Dans ce document, la NSCC indique suivre « avec une vive attention » cette situation qui, au regard du nombre de personnes concernées et des circonstances entourant ces arrestations, suscite une inquiétude croissante au sein de l’opinion publique nationale.
Tout en reconnaissant la légitimité des enquêtes sécuritaires dans un État souverain, la NSCC rappelle que le respect des droits fondamentaux demeure une obligation constitutionnelle et légale, quelles que soient les circonstances.
Elle souligne que toute privation de liberté doit impérativement se faire dans le strict respect des procédures prévues par la loi.

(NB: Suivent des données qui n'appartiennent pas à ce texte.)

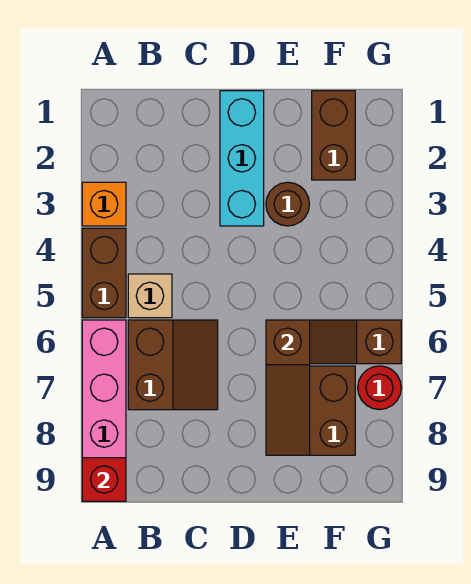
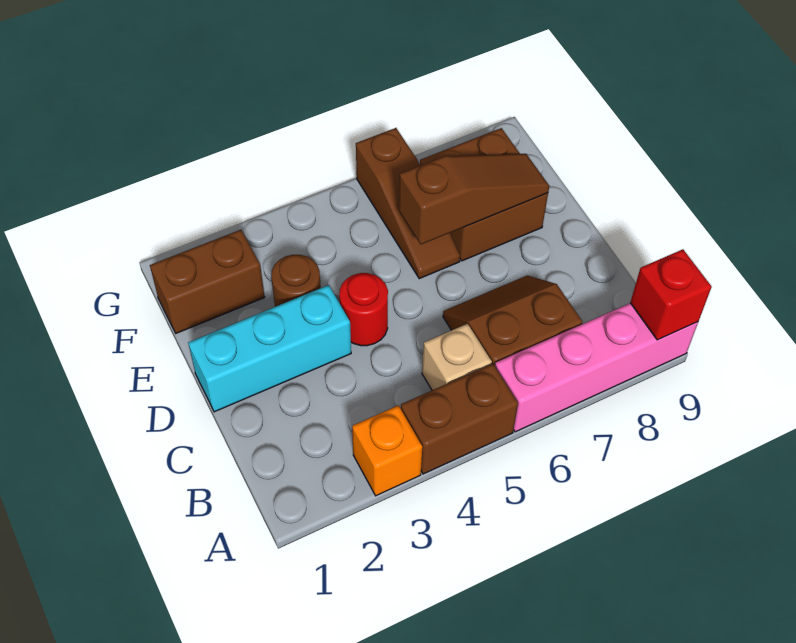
red 1x1 round brick [358,366,401,410] -> red 1x1 round brick moved to [339,273,388,346]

À ce titre, la NSCC insiste notamment sur :
- le respect du délai légal de garde à vue ;
- le droit pour toute personne interpellée d’être informée des faits qui lui sont reprochés ;
- le droit à l’assistance d’un conseil ;
ainsi que l’obligation de présentation devant le juge naturel dans les délais requis.

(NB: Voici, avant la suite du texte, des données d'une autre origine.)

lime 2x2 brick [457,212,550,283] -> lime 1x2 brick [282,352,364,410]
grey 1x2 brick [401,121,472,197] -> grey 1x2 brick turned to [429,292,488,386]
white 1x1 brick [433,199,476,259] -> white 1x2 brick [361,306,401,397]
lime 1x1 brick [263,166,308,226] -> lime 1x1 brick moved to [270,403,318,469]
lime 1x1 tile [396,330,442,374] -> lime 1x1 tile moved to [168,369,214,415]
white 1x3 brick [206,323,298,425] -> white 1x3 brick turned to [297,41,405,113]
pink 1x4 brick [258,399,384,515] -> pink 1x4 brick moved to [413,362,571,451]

Cependant, la nouvelle société civile congolaise déplore des informations persistantes faisant état de détentions prolongées au-delà des délais légaux, d’interpellations opérées à des heures tardives, ainsi que de transferts vers des destinations non officiellement communiquées aux familles. Si ces faits étaient avérés, avertit la NSCC, ils pourraient être assimilés à des pratiques contraires aux principes de l’État de droit, voire à des détentions arbitraires.
Au-delà de l’aspect juridique, la NSCC alerte également sur les conséquences sociales et politiques potentielles d’une telle situation. Selon elle, la persistance de pratiques opaques est susceptible d’alimenter les tensions, d’ouvrir la voie à des manipulations par des acteurs malveillants et d’exposer inutilement les services de sécurité à de graves accusations, au détriment de la confiance entre les institutions et la population.
La Nouvelle Société Civile Congolaise formule, face à cette situation, plusieurs exigences claires. Elle demande que toute personne détenue au-delà du délai légal soit immédiatement présentée devant son juge naturel, si des charges sérieuses existent à son encontre. À défaut d’éléments juridiquement fondés, cette ONG réclame la libération pure et simple des personnes concernées.
La NSCC appelle par ailleurs les autorités sécuritaires à faire preuve de transparence, de légalité et de professionnalisme, afin de préserver la crédibilité des institutions de la République. Elle rappelle enfin que la sécurité nationale ne peut se construire durablement qu’en parfaite harmonie avec le respect des droits humains et de la loi.